What really happened, and how quickly the veneer of civilization wore off as soon as "guard" roles were designated is chilling, but well worth reading.
6 of 6 people found the following review helpful.
Capacity for Evil; Capacity for Good, Good Thing, Bad Thing? Who knows?
By Danish
A lot of this book goes on to talk about the SPE (Stanford Prison Experiment), which is fine, but it does tend to get a little bit tedious. Zimbardo could have made do with half of the information about the experiment that he did.
Everything does tie in nicely together at the end though.
The book does a great job of masterfully bringing in everything together, experiments related to the SPE, the SPE itself, and what it all means to a great conclusion.
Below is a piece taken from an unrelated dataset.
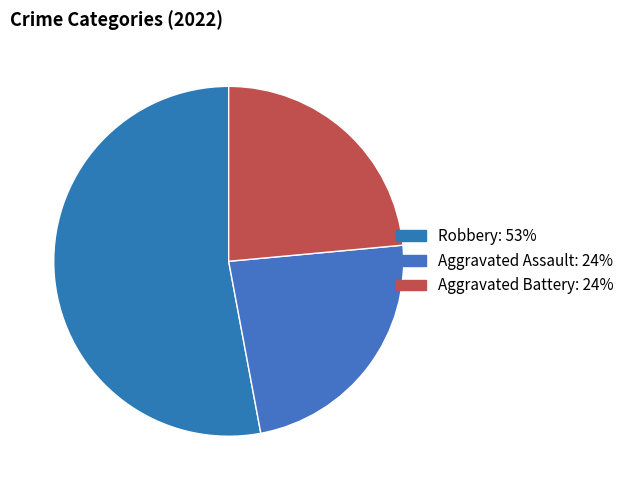

How many slices are in this pie chart?

3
It is a harrowing one; that everyone has the capacity for evil, but the last chapter in this book explains the flip side of that, which is that we all have the capacity for good as well.
5 of 5 people found the following review helpful.
Worried that the world is going to hell in a handbasket?
By karfrica
Here's how to attempt to avoid going along for the ride. Far reaching, motivating and well worth more than one read. I'm taking this one slowly because while the writing is great the subject matter is challenging and thought provoking. I'll be going back to this one again and again. Thanks Dr.Zimbardo for your lifetime of work and thought on this theme.